EXTRAIT DU DOCUMENT:
Des patients lancent une procédure judiciaire contre un médicament prescrit contre la calvitie

Une boîte de Propecia, le médicament prescrit contre la chute de cheveux pour les hommes - Ryan/Flickr
Le 7 juin 2016, Romain Mathieu, 25 ans, s'est donné la mort, ne pouvant plus supporter les troubles et les multiples douleurs qu'il subissait quotidiennement depuis plusieurs années. Depuis 2010, affirme sa mère, et le début de la prise d'un traitement: le Propecia. "Lors d'un rendez-vous, le dermatologue lui a prescrit ce médicament afin de prévenir la calvitie", témoigne Sylviane Millon-Mathieu, qui a vu son fils sombrer peu à peu dans la dépression, et ce malgré l'arrêt du traitement.

Enregistrements source:
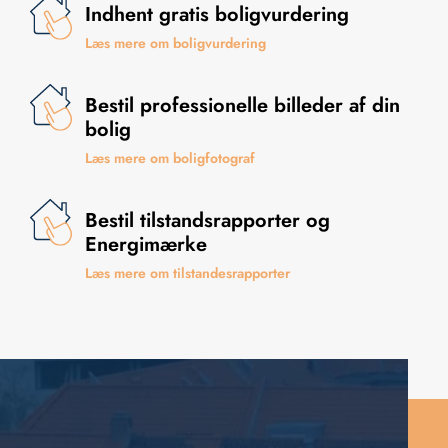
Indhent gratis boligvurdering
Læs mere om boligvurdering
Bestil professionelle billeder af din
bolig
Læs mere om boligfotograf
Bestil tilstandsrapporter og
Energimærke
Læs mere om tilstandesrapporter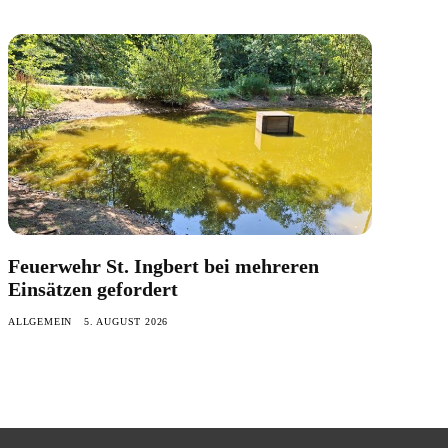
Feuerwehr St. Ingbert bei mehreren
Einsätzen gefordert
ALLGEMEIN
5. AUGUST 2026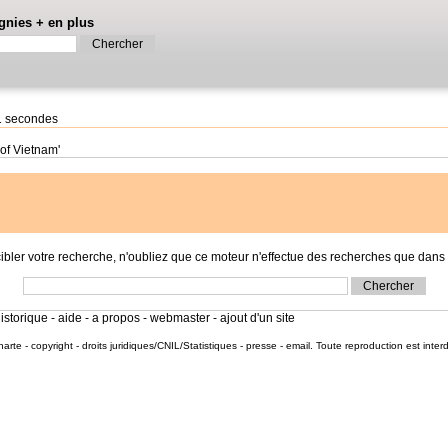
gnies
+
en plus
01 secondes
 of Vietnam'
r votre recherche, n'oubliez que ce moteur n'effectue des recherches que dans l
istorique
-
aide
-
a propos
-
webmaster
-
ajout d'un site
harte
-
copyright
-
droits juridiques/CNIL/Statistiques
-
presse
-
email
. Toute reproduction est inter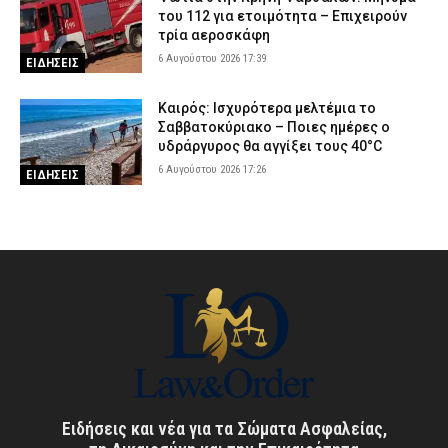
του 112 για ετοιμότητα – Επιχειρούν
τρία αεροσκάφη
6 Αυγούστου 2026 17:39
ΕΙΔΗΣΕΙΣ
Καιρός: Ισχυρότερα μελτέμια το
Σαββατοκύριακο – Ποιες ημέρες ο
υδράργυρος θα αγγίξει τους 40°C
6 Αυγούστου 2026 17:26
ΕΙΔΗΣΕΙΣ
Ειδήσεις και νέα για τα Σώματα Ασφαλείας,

CONSIGNE: Extrayez, s'il vous plaît, l'intégralité du texte sur le Propecia ci-dessus, sans en changer un seul mot.

RÉSULTAT:
Des patients lancent une procédure judiciaire contre un médicament prescrit contre la calvitie

Une boîte de Propecia, le médicament prescrit contre la chute de cheveux pour les hommes - Ryan/Flickr
Le 7 juin 2016, Romain Mathieu, 25 ans, s'est donné la mort, ne pouvant plus supporter les troubles et les multiples douleurs qu'il subissait quotidiennement depuis plusieurs années. Depuis 2010, affirme sa mère, et le début de la prise d'un traitement: le Propecia. "Lors d'un rendez-vous, le dermatologue lui a prescrit ce médicament afin de prévenir la calvitie", témoigne Sylviane Millon-Mathieu, qui a vu son fils sombrer peu à peu dans la dépression, et ce malgré l'arrêt du traitement.